She nodded mutely.
“I’m speaking of the river, the wall, the curtain, the shroud, Mrs. Harrogate. I’m speaking of the passing from this world to the next. Death, madam. Of which we know more than we realize.” He leaned in close, his voice lowering. She caught the scent of peppermint, of pipe smoke. “We need the dead more than the dead need us. But the human body is made up of nearly as much dead tissue, as living. Think of that. We carry our own deaths inside us. And who is to say, in death, that the proportions are not reversed? The chemistry of death, the physics of dying, the mathematics of the realm of the dead, these are the mysteries science hasn’t yet begun to approach.”
He blinked softly, liquidly. He wet his lips. He was handsome, and frightening.
“There are some few among us, Mrs. Harrogate, old now, who were gifted once, who were born with certain ineradicable … talents.” He searched her face carefully. “The talent to manipulate dead cells, for instance. You’ve seen it, perhaps, in your husband’s work. No? It can appear in many strange forms. It can appear to heal, or to destroy, to suspend life or to resurrect it. It’s never the living tissue that is interfered with. These men and women have lived at Cairndale a long, long time. Since I was a child. Before that, even.”
“Cairndale’s a kind of … hospital?”
“A private clinic, you might call it. Most private.”

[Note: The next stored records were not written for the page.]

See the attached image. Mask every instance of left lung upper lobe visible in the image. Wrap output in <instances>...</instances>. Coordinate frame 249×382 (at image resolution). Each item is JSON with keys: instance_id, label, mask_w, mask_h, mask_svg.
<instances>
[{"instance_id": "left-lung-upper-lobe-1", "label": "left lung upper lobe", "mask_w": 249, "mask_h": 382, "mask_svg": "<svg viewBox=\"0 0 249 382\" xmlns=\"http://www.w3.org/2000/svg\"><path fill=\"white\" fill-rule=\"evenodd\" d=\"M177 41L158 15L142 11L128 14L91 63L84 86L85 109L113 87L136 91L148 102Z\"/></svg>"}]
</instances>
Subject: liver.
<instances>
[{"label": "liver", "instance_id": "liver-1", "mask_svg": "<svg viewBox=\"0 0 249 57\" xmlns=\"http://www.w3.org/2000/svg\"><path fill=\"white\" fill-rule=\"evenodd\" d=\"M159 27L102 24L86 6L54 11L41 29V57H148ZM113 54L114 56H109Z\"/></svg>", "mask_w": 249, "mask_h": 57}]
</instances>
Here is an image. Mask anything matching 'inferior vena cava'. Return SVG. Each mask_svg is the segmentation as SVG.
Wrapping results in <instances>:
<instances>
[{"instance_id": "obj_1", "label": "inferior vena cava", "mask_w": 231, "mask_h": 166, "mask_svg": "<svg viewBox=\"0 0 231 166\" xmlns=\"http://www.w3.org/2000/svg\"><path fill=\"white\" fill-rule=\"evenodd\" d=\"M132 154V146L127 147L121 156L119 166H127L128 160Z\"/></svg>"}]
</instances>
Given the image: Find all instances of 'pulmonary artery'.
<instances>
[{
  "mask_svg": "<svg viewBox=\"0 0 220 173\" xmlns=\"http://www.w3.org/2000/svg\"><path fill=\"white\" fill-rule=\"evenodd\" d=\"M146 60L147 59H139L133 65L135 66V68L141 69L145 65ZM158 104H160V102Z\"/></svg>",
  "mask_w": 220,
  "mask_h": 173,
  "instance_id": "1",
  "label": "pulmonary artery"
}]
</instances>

Margaret Harrogate, in her widow’s weeds, had stared hard at her visitor, thinking. “You are offering me his job,” she said, confused. “My Mr. Harrogate’s job.”

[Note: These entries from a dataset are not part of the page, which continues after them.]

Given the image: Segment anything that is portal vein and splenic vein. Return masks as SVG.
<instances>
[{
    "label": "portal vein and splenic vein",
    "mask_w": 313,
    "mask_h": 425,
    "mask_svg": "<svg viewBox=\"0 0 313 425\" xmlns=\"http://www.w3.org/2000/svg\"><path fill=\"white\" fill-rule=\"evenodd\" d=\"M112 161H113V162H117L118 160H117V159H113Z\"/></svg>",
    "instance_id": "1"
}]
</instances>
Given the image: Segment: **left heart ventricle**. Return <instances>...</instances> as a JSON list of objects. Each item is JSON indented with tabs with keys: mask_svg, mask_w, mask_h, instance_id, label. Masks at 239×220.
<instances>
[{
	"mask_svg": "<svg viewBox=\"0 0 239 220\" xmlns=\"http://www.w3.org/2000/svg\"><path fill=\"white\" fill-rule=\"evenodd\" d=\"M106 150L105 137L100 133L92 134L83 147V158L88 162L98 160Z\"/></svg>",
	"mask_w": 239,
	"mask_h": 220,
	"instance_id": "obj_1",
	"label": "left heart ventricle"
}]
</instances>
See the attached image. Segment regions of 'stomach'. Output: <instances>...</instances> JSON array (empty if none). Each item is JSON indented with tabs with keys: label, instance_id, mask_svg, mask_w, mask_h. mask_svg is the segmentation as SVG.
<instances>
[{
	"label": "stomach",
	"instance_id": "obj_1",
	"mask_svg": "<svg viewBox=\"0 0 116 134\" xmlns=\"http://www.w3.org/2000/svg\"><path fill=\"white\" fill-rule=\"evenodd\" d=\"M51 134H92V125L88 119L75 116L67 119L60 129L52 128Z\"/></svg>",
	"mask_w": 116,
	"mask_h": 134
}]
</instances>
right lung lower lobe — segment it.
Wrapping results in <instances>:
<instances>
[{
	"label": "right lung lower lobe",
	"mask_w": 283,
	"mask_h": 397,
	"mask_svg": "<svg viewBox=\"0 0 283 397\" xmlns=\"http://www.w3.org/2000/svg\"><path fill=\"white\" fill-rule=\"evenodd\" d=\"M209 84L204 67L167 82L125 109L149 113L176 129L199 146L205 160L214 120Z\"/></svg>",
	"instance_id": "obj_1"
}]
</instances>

“Your husband had great faith in you. It was his own wish.”
Dr. Berghast got up to go. She saw the ferns arranged at the windows had not been watered, not in at least a week. From his satchel her visitor produced a thick ream of correspondence between her late husband and himself, tied with twine, and he laid it on the banquette.

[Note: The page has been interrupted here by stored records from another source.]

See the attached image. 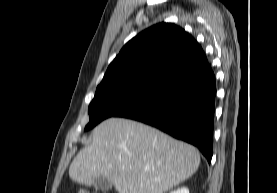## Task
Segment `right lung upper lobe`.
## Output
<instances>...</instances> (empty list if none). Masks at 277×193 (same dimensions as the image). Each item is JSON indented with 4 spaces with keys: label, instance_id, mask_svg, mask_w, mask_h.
<instances>
[{
    "label": "right lung upper lobe",
    "instance_id": "1",
    "mask_svg": "<svg viewBox=\"0 0 277 193\" xmlns=\"http://www.w3.org/2000/svg\"><path fill=\"white\" fill-rule=\"evenodd\" d=\"M208 64L198 42L171 23H159L131 39L109 65L97 89L156 90Z\"/></svg>",
    "mask_w": 277,
    "mask_h": 193
}]
</instances>
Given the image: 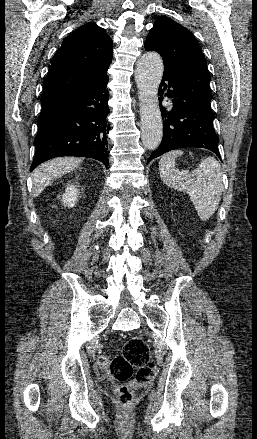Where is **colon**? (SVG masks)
<instances>
[{
	"mask_svg": "<svg viewBox=\"0 0 257 439\" xmlns=\"http://www.w3.org/2000/svg\"><path fill=\"white\" fill-rule=\"evenodd\" d=\"M102 362V358L98 359ZM110 378L117 382L114 392L117 401L123 406L133 403L134 389L144 386L155 376V365L147 344L139 337L128 339L121 354L116 356L109 366Z\"/></svg>",
	"mask_w": 257,
	"mask_h": 439,
	"instance_id": "obj_1",
	"label": "colon"
}]
</instances>
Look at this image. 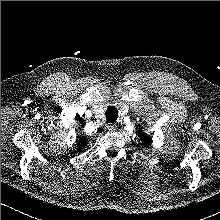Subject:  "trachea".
<instances>
[{"label": "trachea", "instance_id": "obj_1", "mask_svg": "<svg viewBox=\"0 0 220 220\" xmlns=\"http://www.w3.org/2000/svg\"><path fill=\"white\" fill-rule=\"evenodd\" d=\"M118 117V111L115 107L111 106L106 110V119L108 122H115Z\"/></svg>", "mask_w": 220, "mask_h": 220}]
</instances>
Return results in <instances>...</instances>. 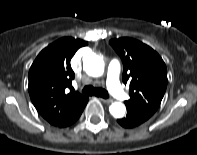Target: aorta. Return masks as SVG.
Masks as SVG:
<instances>
[{"mask_svg": "<svg viewBox=\"0 0 197 155\" xmlns=\"http://www.w3.org/2000/svg\"><path fill=\"white\" fill-rule=\"evenodd\" d=\"M85 72L93 77L101 76L104 72V60L98 55H89L84 59ZM110 114L115 118H122L125 115L126 107L121 102H114L109 107Z\"/></svg>", "mask_w": 197, "mask_h": 155, "instance_id": "obj_1", "label": "aorta"}]
</instances>
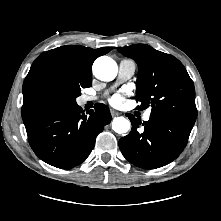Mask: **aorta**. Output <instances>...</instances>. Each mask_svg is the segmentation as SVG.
Here are the masks:
<instances>
[{
	"mask_svg": "<svg viewBox=\"0 0 221 221\" xmlns=\"http://www.w3.org/2000/svg\"><path fill=\"white\" fill-rule=\"evenodd\" d=\"M116 62L107 56L99 57L93 64L94 75L102 81H112L117 75ZM112 129L119 134H124L130 129V122L125 117H116L112 121Z\"/></svg>",
	"mask_w": 221,
	"mask_h": 221,
	"instance_id": "762f6f07",
	"label": "aorta"
}]
</instances>
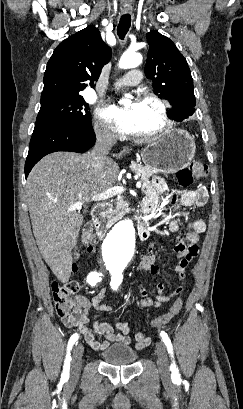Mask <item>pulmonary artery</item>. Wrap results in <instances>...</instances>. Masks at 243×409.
Instances as JSON below:
<instances>
[{
	"instance_id": "1",
	"label": "pulmonary artery",
	"mask_w": 243,
	"mask_h": 409,
	"mask_svg": "<svg viewBox=\"0 0 243 409\" xmlns=\"http://www.w3.org/2000/svg\"><path fill=\"white\" fill-rule=\"evenodd\" d=\"M140 79L141 72L139 70H131L116 83V87L135 86L140 82Z\"/></svg>"
}]
</instances>
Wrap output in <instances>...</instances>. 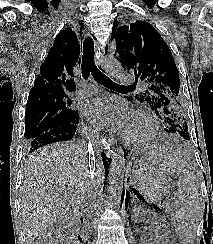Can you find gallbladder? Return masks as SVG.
<instances>
[{"mask_svg":"<svg viewBox=\"0 0 213 244\" xmlns=\"http://www.w3.org/2000/svg\"><path fill=\"white\" fill-rule=\"evenodd\" d=\"M63 220L62 219H60V220H58V223H61Z\"/></svg>","mask_w":213,"mask_h":244,"instance_id":"obj_1","label":"gallbladder"}]
</instances>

“I am trusting in your discretion,” he said at the hat stand. “Whatever you decide.”
She read it slowly by candlelight over the following weeks. The institute, it seemed, occupied a manor house that had been built in the seventeenth century, on the edge of a loch, absorbing the property of an old monastery, all of it some distance northwest of Edinburgh. Dr. Berghast had been raised on its grounds, the son of the old director, of the same name, until he had taken on the role himself. There was much talk in her husband’s letters that she didn’t then understand, talk about an orsine, whatever that was, and the institute’s guests. In time she would come to know more of such matters than she wished. But at that time, as she read, she realized only that she’d seen it once, at a distance, that first summer of her marriage, walking the length of a low crumbling wall that encircled its grounds, arm in arm with her husband. Sunlight, a sky so blue it was nearly black. That was high on a cliff of strange red clay, overlooking a dark loch, and an island beyond, the stone ribs of an ancient monastery just visible on it, and a golden-leaved tree rising up out of the ruins. There was a fine manor house on the landside shore, beyond. A stand of dwarf pines swayed darkly in the wind below. In the stone perimeter stood an archway, built maybe in the fourteenth century, green with moss, etched with strange markings, gated now with a black gate with the Cairndale crest prominent upon it, and it was there she and her young husband had stood, peering through the bars, going no further.
So it had been.
Intrigued, at a loss, she had written to Dr. Berghast that she would indeed be pleased to take on her late husband’s duties. And her strange second life had begun, her life as it had been for nearly thirty years now, her life of secrets and darkness.
Her work did not often take her north, to the institute. On the rare occasions that it did, she would halt the carriage sometimes at the gate, remembering her husband, wondering at the life she might have had. The years passed; she grew old.
Then a new thing appeared, something awful. Dr. Berghast called it a drughr, a creature of shadow, neither dead nor living. She’d already heard rumors by then, of course, hints of strange goings-on at Cairndale, whispers of Dr. Berghast’s experiments. She’d tried to stopper her ears against them. But she herself had glimpsed, on her occasional treks north, how he was changing: she knew he was afraid of something, something unnatural. And so, when he wrote to her about the drughr, warning that it was stalking the young talents, the unfound children, she too was afraid.
Which is how it all started, ten years ago: the findings. Dr. Berghast sent two men to 23 Nickel Street West to work under her instruction. They would locate the children, orphans all. Both were capable men, quiet, grim. And they would bring the orphans to her, squirming in burlap sacks if need be. Their names were Frank Coulton, whom she had met before; and Jacob Marber.